Yes, you must check camshaft to connecting rod clearance and cylinder block to connecting rod clearance. Both should be .080" minimum! All other specs will be the same as a 350 or follow the manufacturer specifications.
Should I run a high volume oil pump?
High volume oil pumps add additional stress to the distributor drive gear and in most cases are completely unnecessary. When oil is ported outside of the engine block to remote oil filter mounts and or oil coolers hi-volume oil pumps should then be considered but are safest when used with an extra capacity oil pan. Urban legend has it that a stock oil pan will be sucked dry by a high volume pump at 4500 RPM under hard acceleration. Why take the chance, high capacity oil pans are a small investment compared to all you’ve spent thus far!
Rods and Rod to Stroke Ratios
Connecting rods were an overlooked part of buildups not too long ago but with the recent long rod craze you may be asking if you should be running long rods???
First let’s cover the basics. In the image you will see the black lines indicating the center of both the large and small ends of the rod. This is the length of the rod. If you have a 5.7" or 6" rod it is measured at these points as are all other rods.

Rod to stroke ratio is a simple ratio. If the rod is 5.7" and the stroke of the crank is 3.48" you have a 1.6379 rod to stroke ratio. In theory the higher this ratio the more power it makes. The reasoning behind this longer rod is more power comes from a couple of aspects.
1) If you go back to the basics of a simple machine, the pistons, crank and rods are basically a compound lever. The up and down movement of the piston translates into rotational motion of the crank.
In an engine a longer rod can make more rotational torque from the same piston force because it's a longer lever!
2) Due to the angles involved, a longer rod is less angular than a shorter one, thus side wall loading is lessened. What this means is that the piston is pushed more up and down the bore than to the side of the block reducing friction and increasing HP.
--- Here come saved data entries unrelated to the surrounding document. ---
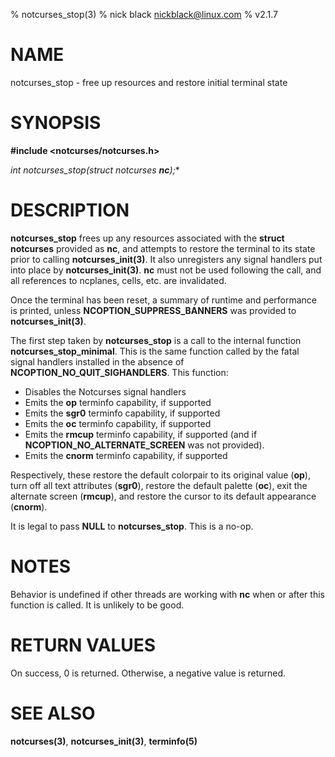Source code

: % notcurses_stop(3)
% nick black <nickblack@linux.com>
% v2.1.7

# NAME

notcurses_stop - free up resources and restore initial terminal state

# SYNOPSIS

**#include <notcurses/notcurses.h>**

**int notcurses_stop(struct notcurses* ***nc***);**

# DESCRIPTION

**notcurses_stop** frees up any resources associated with the
**struct notcurses** provided as **nc**, and attempts to restore the terminal to its
state prior to calling **notcurses_init(3)**. It also unregisters any signal
handlers put into place by **notcurses_init(3)**. **nc** must not be used
following the call, and all references to ncplanes, cells, etc. are
invalidated.

Once the terminal has been reset, a summary of runtime and performance is
printed, unless **NCOPTION_SUPPRESS_BANNERS** was provided to
**notcurses_init(3)**.

The first step taken by **notcurses_stop** is a call to the internal function
**notcurses_stop_minimal**. This is the same function called by the fatal
signal handlers installed in the absence of **NCOPTION_NO_QUIT_SIGHANDLERS**.
This function:

* Disables the Notcurses signal handlers
* Emits the **op** terminfo capability, if supported
* Emits the **sgr0** terminfo capability, if supported
* Emits the **oc** terminfo capability, if supported
* Emits the **rmcup** terminfo capability, if supported (and if
  **NCOPTION_NO_ALTERNATE_SCREEN** was not provided).
* Emits the **cnorm** terminfo capability, if supported

Respectively, these restore the default colorpair to its original value
(**op**), turn off all text attributes (**sgr0**), restore the default
palette (**oc**), exit the alternate screen (**rmcup**), and restore the
cursor to its default appearance (**cnorm**).

It is legal to pass **NULL** to **notcurses_stop**. This is a no-op.

# NOTES

Behavior is undefined if other threads are working with **nc** when or after
this function is called. It is unlikely to be good.

# RETURN VALUES

On success, 0 is returned. Otherwise, a negative value is returned.

# SEE ALSO

**notcurses(3)**,
**notcurses_init(3)**,
**terminfo(5)**
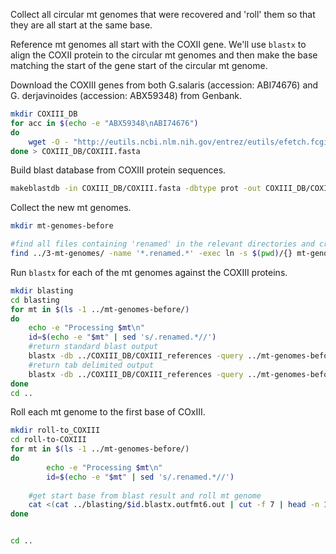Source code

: 
Collect all circular mt genomes that were recovered and 'roll' them so that they are all start at the same base. 

Reference mt genomes all start with the COXII gene. We'll use `blastx` to align the COXII protein to the circular mt genomes and then make the base matching the start of the gene start of the circular mt genome.

Download the COXIII genes from both G.salaris (accession: ABI74676) and G. derjavinoides (accession: ABX59348) from Genbank.

```bash
mkdir COXIII_DB
for acc in $(echo -e "ABX59348\nABI74676")
do 
	wget -O - "http://eutils.ncbi.nlm.nih.gov/entrez/eutils/efetch.fcgi?db=nucleotide&id=$acc&rettype=fasta"
done > COXIII_DB/COXIII.fasta
```

Build blast database from COXIII protein sequences.

```bash
makeblastdb -in COXIII_DB/COXIII.fasta -dbtype prot -out COXIII_DB/COXIII_references
```

Collect the new mt genomes.
```bash
mkdir mt-genomes-before

#find all files containing 'renamed' in the relevant directories and create symbolic links to these
find ../3-mt-genomes/ -name '*.renamed.*' -exec ln -s $(pwd)/{} mt-genomes-before/ \;

```

Run `blastx` for each of the mt genomes against the COXIII proteins.
```bash
mkdir blasting
cd blasting
for mt in $(ls -1 ../mt-genomes-before/)
do 
	echo -e "Processing $mt\n"
	id=$(echo -e "$mt" | sed 's/.renamed.*//')
	#return standard blast output
	blastx -db ../COXIII_DB/COXIII_references -query ../mt-genomes-before/$mt -evalue 1e-50 -out $id.blastx.out
	#return tab delimited output
	blastx -db ../COXIII_DB/COXIII_references -query ../mt-genomes-before/$mt -evalue 1e-50 -outfmt 6 -out $id.blastx.outfmt6.out
done
cd ..
``` 

Roll each mt genome to the first base of COxIII.
```bash
mkdir roll-to_COXIII
cd roll-to-COXIII
for mt in $(ls -1 ../mt-genomes-before/)
do
        echo -e "Processing $mt\n"
        id=$(echo -e "$mt" | sed 's/.renamed.*//')
	
	#get start base from blast result and roll mt genome
	cat <(cat ../blasting/$id.blastx.outfmt6.out | cut -f 7 | head -n 1) ../mt-genomes-before/$id.renamed.fasta | perl -ne 'chomp; if ($. == 1){$start=$_-1}else{$h=$_; $s=<>; chomp($s); $newseq=substr($s, $start).substr($s, 0, $start); print "$h\n$newseq\n"}' > $id.renamed.rolled.fasta
done


cd ..
```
As you can see in the below example that raising the piston pin height changes the rod angle noticeably. You will also notice that the piston top doesn't change. Many people believe that longer rods make an engine a stroker but this is simply not so. The only thing that can change displacement in an engine are the bore or the stroke.


3) The pistons speeds change with rod length. The piston has more dwell at TDC and BDC. The slower it gets at TDC the more pressure builds up at the ignition point. The piston also accelerates away from TDC and BDC quicker making the intake compression and exhaust strokes more turbulent thus making more power.
So what will fit and how do I figure it out???
Here is a simple way to find out what you need to know about fitting rods.
The factory deck height of a small block is usually around 9.025" from the deck surface to the crankshaft centerline.
The "Blueprint" figure is 9.000". In order to make this work this you need to know the stroke of the crank and length of desired rod. You will being figuring the compression height you would need to make this work. For example a stock 350 would be 3.48 stroke and 5.7" rod. If you add half the stroke and then the rod length together you get 7.44" If you know it has to fit a 9" space you subtract the 7.44 from 9 and get 1.56" which is the compression height of a stock 305/350/400 piston. This is also the reason why the 400 has a short rod, GM didn't want to raise the pin in the piston so they shortened the rod to 5.56". If you take 1/2 the stroke of 3.75 or 1.875 and add it to 1.56 compression height and 5.56 rod length you get 8.995 or 9". You can also shorten the stroke too. Say you have 1.56 pistons and want a 6.125 rod. You can figure this out by adding them together and subtracting 9" and the result is 1/2 the stroke so double the figure and this is the stroke you can use with stock 350 pistons in a 350 block with 6.125 rods. 1.56+6.215=7.685-9=1.315*2=2.63" stroke.
Of course nobody wants that small of a stroke.
If you go the other way and install 6.125 rods onto a 3.25" stroke crank for a 327 you will need 1.250 compression height pistons to make them fit.